▸ **Dataset entries**
----
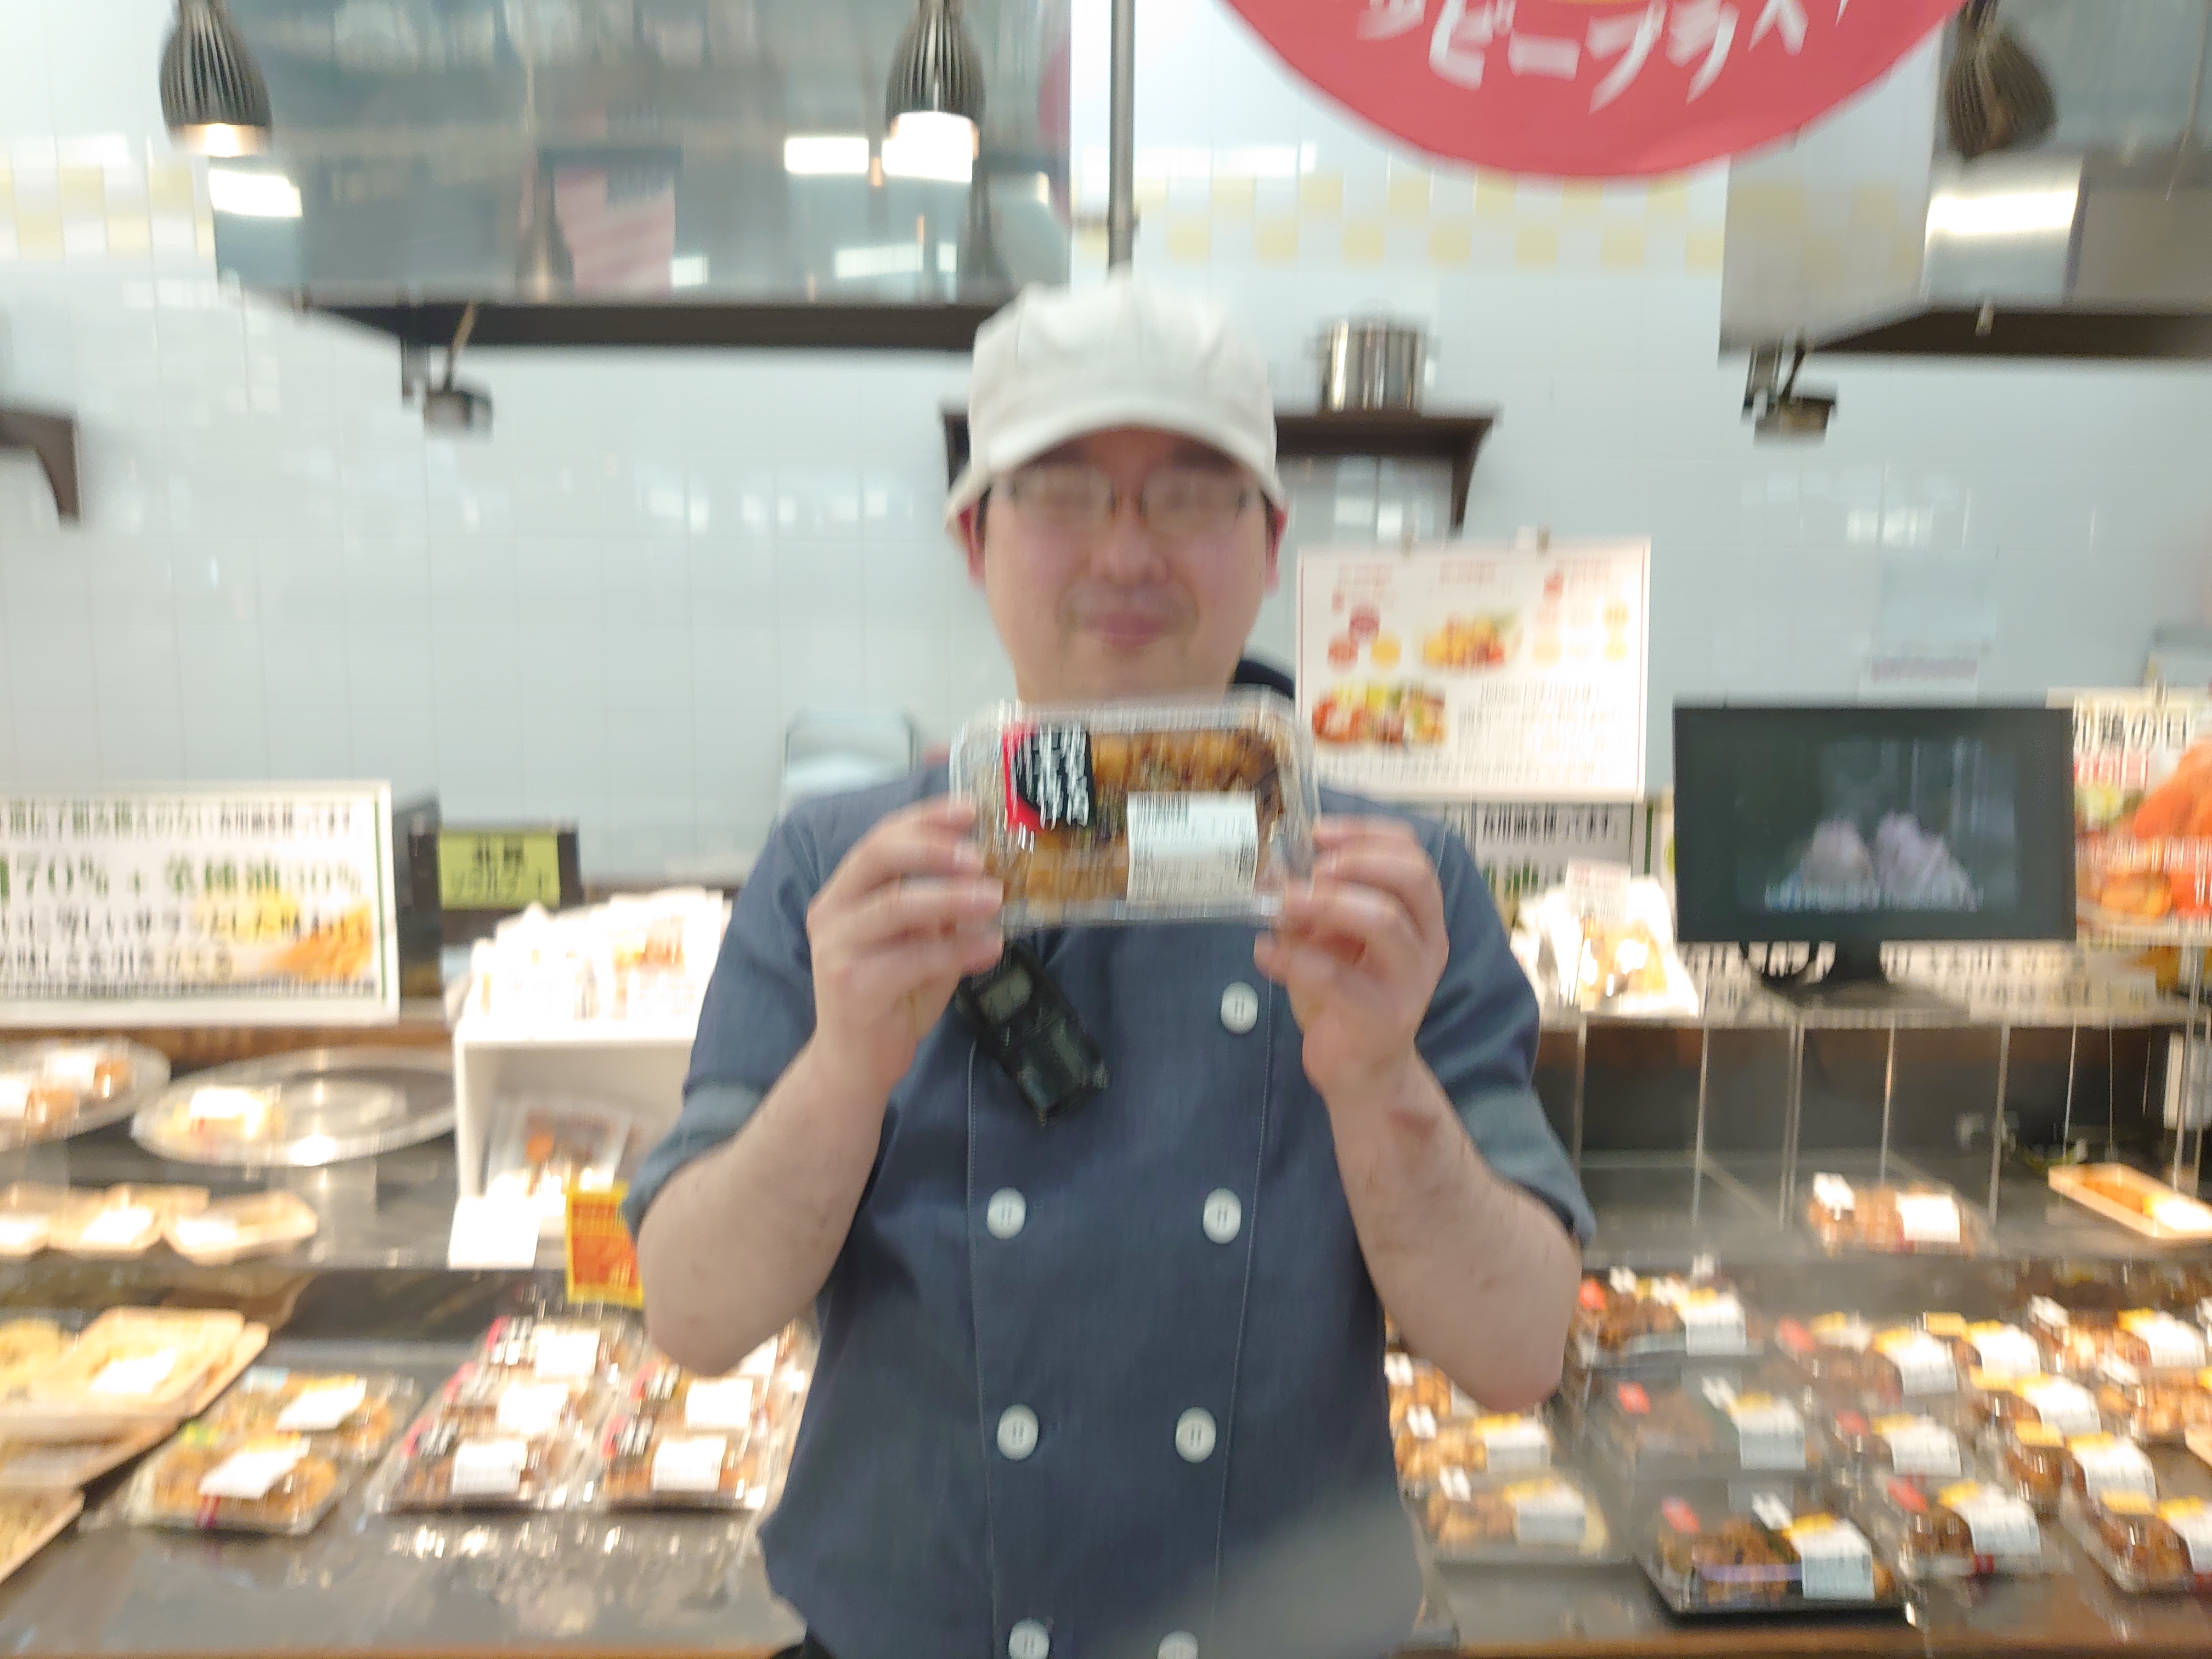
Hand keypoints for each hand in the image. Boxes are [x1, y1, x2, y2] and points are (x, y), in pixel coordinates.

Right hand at [804, 797, 1003, 1100]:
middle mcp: (832, 911)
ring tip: (996, 897)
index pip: (881, 838)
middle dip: (934, 848)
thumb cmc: (892, 996)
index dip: (926, 819)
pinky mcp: (853, 986)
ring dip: (952, 897)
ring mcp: (837, 948)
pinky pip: (913, 958)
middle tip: (981, 855)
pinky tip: (991, 947)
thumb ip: (943, 908)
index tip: (971, 809)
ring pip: (897, 906)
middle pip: (880, 857)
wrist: (856, 1063)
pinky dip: (957, 949)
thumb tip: (995, 872)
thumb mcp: (919, 941)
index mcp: (845, 892)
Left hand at [1252, 817, 1446, 1110]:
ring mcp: (1410, 982)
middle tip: (1312, 869)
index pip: (1412, 854)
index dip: (1366, 834)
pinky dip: (1292, 959)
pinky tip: (1262, 953)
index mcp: (1420, 916)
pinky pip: (1337, 978)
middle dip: (1357, 861)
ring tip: (1285, 903)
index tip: (1318, 833)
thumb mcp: (1327, 939)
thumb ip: (1307, 904)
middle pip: (1412, 879)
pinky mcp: (1383, 1018)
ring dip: (1328, 903)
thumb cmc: (1345, 996)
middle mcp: (1426, 943)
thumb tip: (1270, 867)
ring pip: (1385, 922)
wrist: (1359, 1070)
----
▸ **What you will do**
Copy all the lines of data exactly as they appear, dropping any images.

▸ **Answer section**
Hand keypoints for each hand in the image. Boxes are [x1, y1, x2, y2] and points are (x, y), in pixel coordinates.

Right hand at [804, 797, 1003, 1100]:
middle mcp: (832, 911)
ring tip: (996, 897)
index pip: (881, 838)
middle dip: (934, 848)
thumb cmc: (892, 996)
index dip: (926, 819)
pinky mcp: (853, 986)
ring dip: (952, 897)
ring mcp: (837, 948)
pinky pip: (913, 958)
middle tip: (981, 855)
pinky tip: (991, 947)
thumb ip: (943, 908)
index tip: (971, 809)
ring pip: (897, 906)
middle pip: (880, 857)
wrist: (856, 1063)
pinky dip: (957, 949)
thumb tip: (995, 872)
thumb mcp: (919, 941)
index mcp: (845, 892)
Left hand at [1252, 817, 1446, 1110]:
ring mcp: (1410, 982)
middle tip: (1312, 869)
index pip: (1412, 854)
index dip: (1366, 834)
pinky dip: (1292, 959)
pinky tip: (1262, 953)
index mcp: (1420, 916)
pinky pip: (1337, 978)
middle dip: (1357, 861)
ring tip: (1285, 903)
index tip: (1318, 833)
thumb mcp: (1327, 939)
thumb ip: (1307, 904)
middle pip: (1412, 879)
pinky mcp: (1383, 1018)
ring dip: (1328, 903)
thumb cmc: (1345, 996)
middle mcp: (1426, 943)
thumb tip: (1270, 867)
ring pip: (1385, 922)
wrist: (1359, 1070)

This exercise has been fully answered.